Court Ruling Denies Insurance For Restaurants Hit by Pandemic
WASHINGTON – A District of Columbia judge’s ruling this week is the latest court judgment that absolves insurers from obligations to cover the losses of businesses during the coronavirus pandemic.
A group of restaurants sued their insurer after the company declined to reimburse them under their business interruption insurance policies.
Business interruption insurance, also known as business income insurance, covers income losses businesses suffer during a disaster. The losses typically result from closings forced by a disaster or because of the need to rebuild.
Washington, D.C., Judge Kelly A. Higashi said the restaurants failed to show how Mayor Muriel Bowser’s shutdown order to prevent the spread of disease represented a “direct physical loss” that Erie Insurance Exchange needed to cover.
In a similar ruling last month, a Michigan judge said coronavirus did not cause a tangible alteration to property that would require insurers to reimburse the owners under property insurance policies.

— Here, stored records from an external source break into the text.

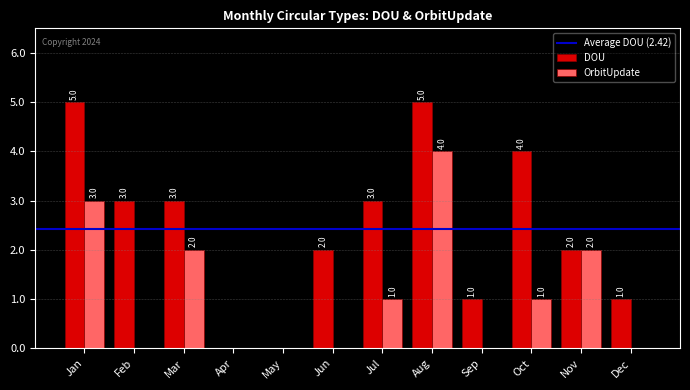

Is the value of DOU at Apr greater than the value of OrbitUpdate at Oct?

No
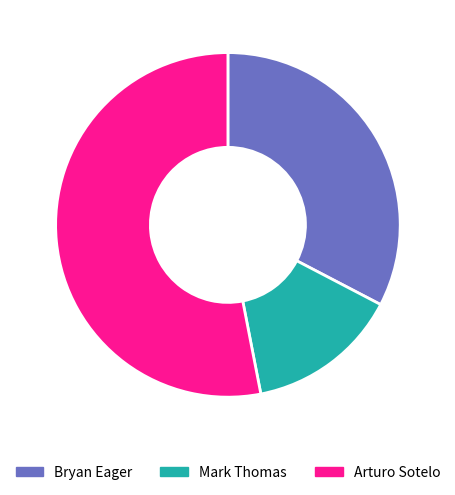

Approximately how many times larger is the value at Mark Thomas compared to Arturo Sotelo?

0.3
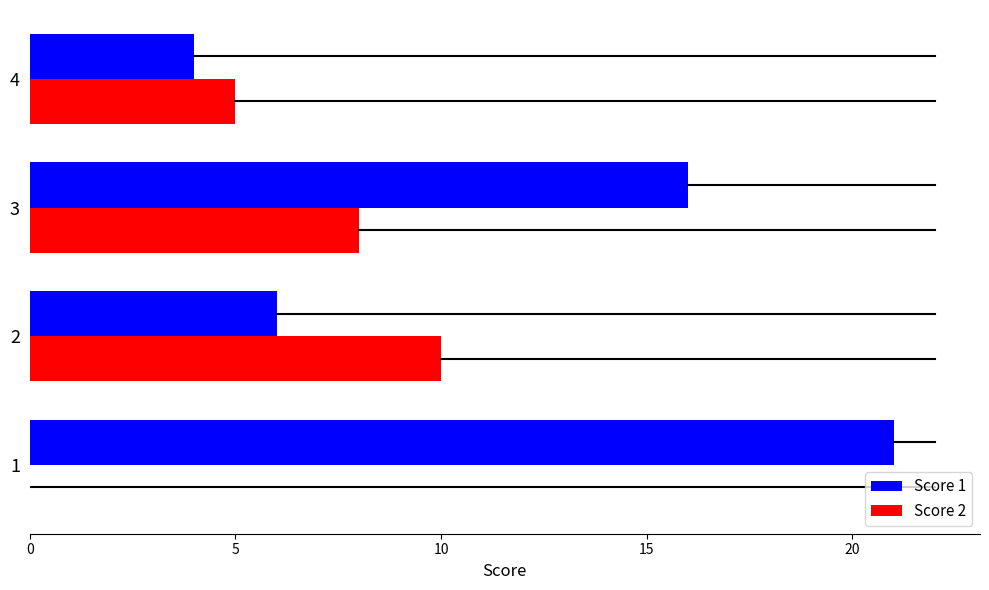

Which series has the largest total across all categories?

Score 1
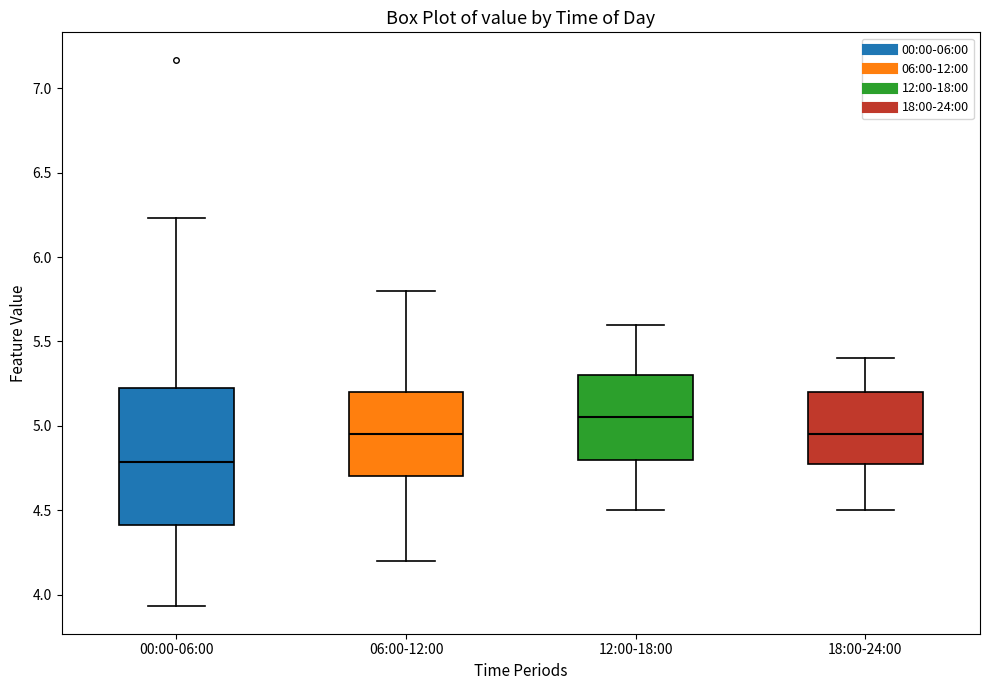

Reading left to right, read every box against the y-axis: the position of its median line, the range the box covers, and the ends of its whiskers. The values are not printed on the chart, so give them approximately, as read against the axis.

00:00-06:00: median 4.80, box 4.40 to 5.25, whiskers 3.95 to 6.25
06:00-12:00: median 4.95, box 4.70 to 5.20, whiskers 4.20 to 5.80
12:00-18:00: median 5.05, box 4.80 to 5.30, whiskers 4.50 to 5.60
18:00-24:00: median 4.95, box 4.80 to 5.20, whiskers 4.50 to 5.40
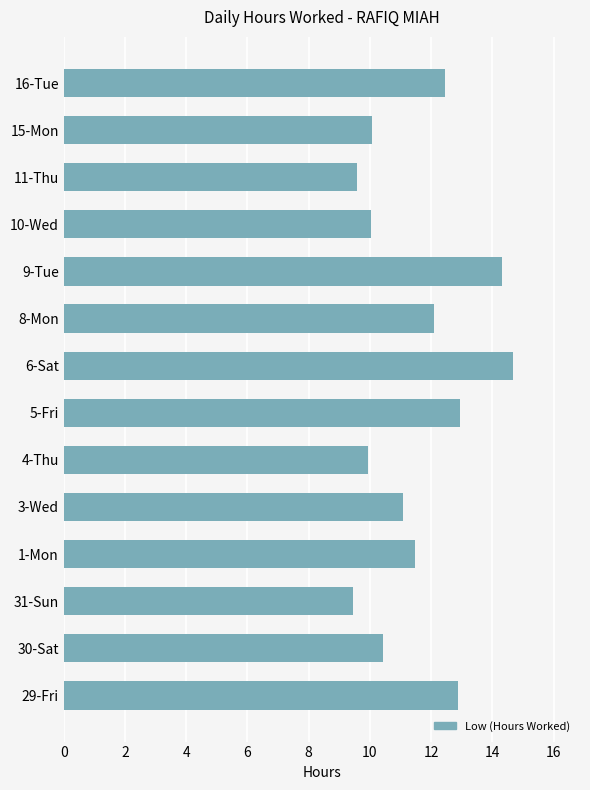

Approximately how many times larger is the value at 16-Tue compared to 6-Sat?

0.8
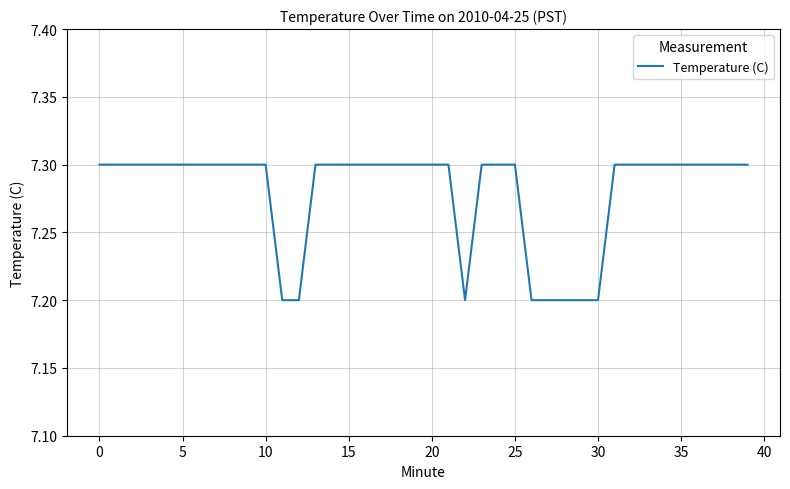

What is the smallest value displayed?

7.2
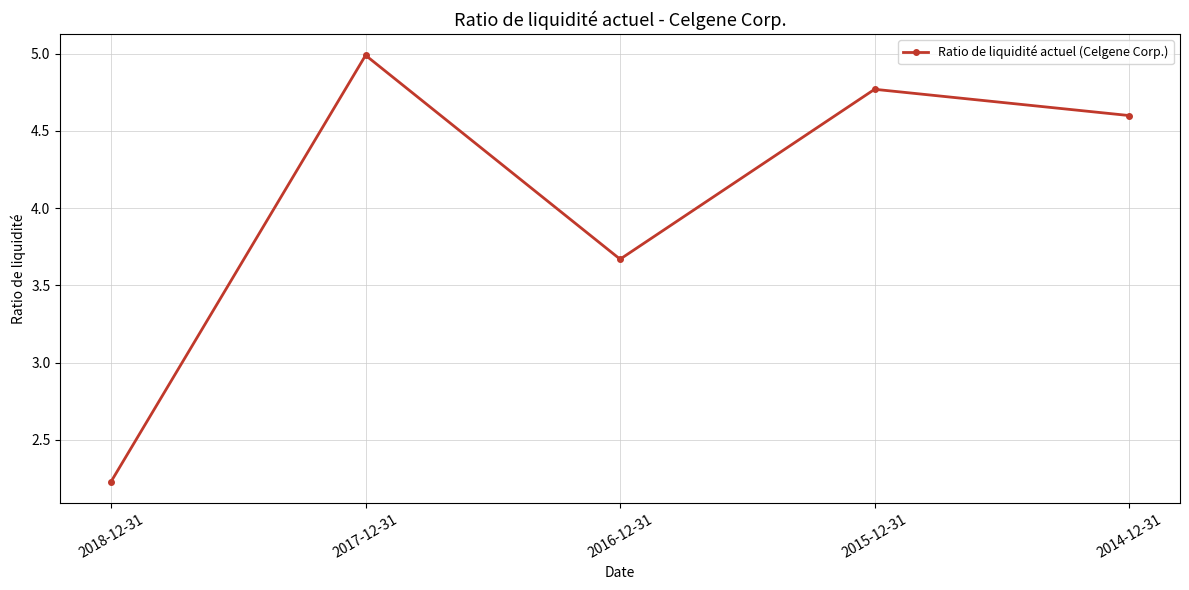

Is this an area chart (filled region under the line)?

No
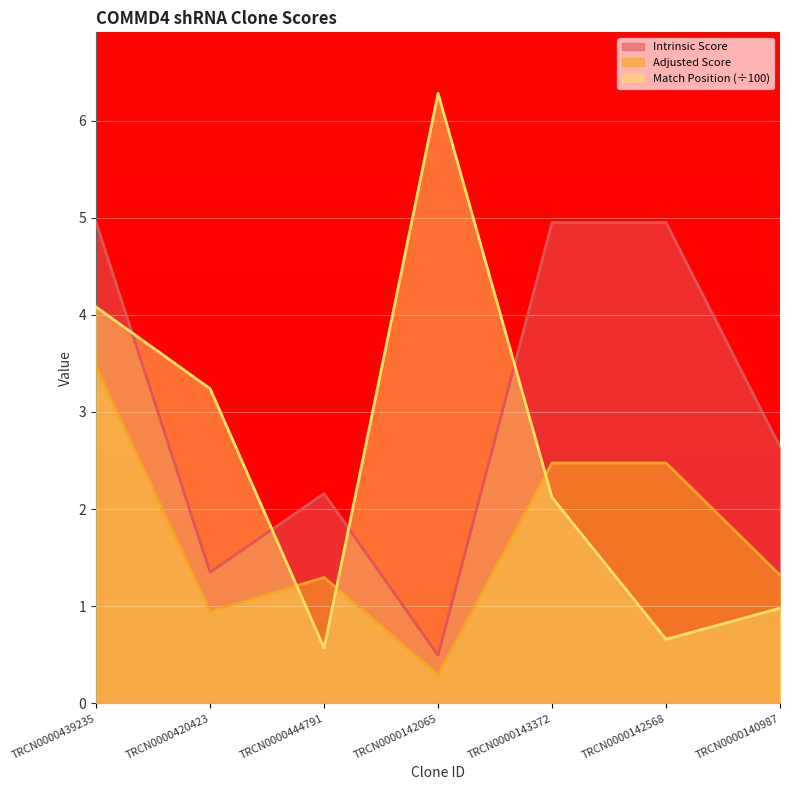

What is the total value across all series at TRCN0000444791?

4.0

About 300,000 small businesses have closed permanently because of the pandemic, according to government estimates.
So far, their primary financial backstop has been the Paycheck Protection Program, which refers to government loans designed to provide an incentive for small businesses to keep workers on their payrolls.The Small Business Administration will forgive the loans if all employee retention criteria are met and the funds are used for eligible expenses.
Many restaurateurs say the Paycheck Protection Program provides too little financial backing against the devastation of the pandemic.
In the lawsuit led by Rose’s 1 LLC, which owns and operates several restaurants in the Washington area, the owners argued their losses resulted from more than an “abstract mental phenomenon” that insurers could avoid covering.
“The restaurants have suffered direct physical loss because they have been forced to shut down their normal operations to prevent the spread of a pandemic virus,” the lawsuit says. “That loss falls within the policies’ grant of coverage for income protection.”
Many of the restaurants have continued operating with limited service but found it drives them deeper into debt, according to the plaintiffs.
“They have also incurred extra expenses to maintain limited operations, including, to the extent possible, carry-out and delivery services, and to take precautionary measures to protect the health and safety of their employees and patrons,” the lawsuit said.
Judge Higashi disagreed the restaurants suffered a “direct physical loss.”
She said the mayor’s shutdown order directed businesses to take specified actions but did not cause a physical change to their properties.
She also said the restaurants could offer no proof the virus was present inside their buildings when they shut down operations in March, which would be required for insurance coverage. Instead, the shutdown was preemptive.
She denied the restaurateurs’ argument that an insurable loss includes “loss of use” because of disease.
Judge Higashi wrote that “even if ‘loss of use’ was covered, plaintiffs would still have to show that the loss of use was a ‘direct physical loss.’”
Rose’s 1 LLC was joined in the lawsuit by nine other Washington-based restaurant companies. Their complaints are similar to restaurant owners nationwide.
“Long-established restaurants that have weathered decades of wars and economic turbulence and massive industry changes are closing their doors permanently because of the pandemic,” Restaurant Business newsletter reported in its latest edition. “Some of these restaurants have been serving food and drink for a century.”
The lawsuit is Rose’s 1 LLC et al. v. Erie Insurance Exchange, Case No. 2020 CA 002424 B, Superior Court of the District of Columbia, Civil Division.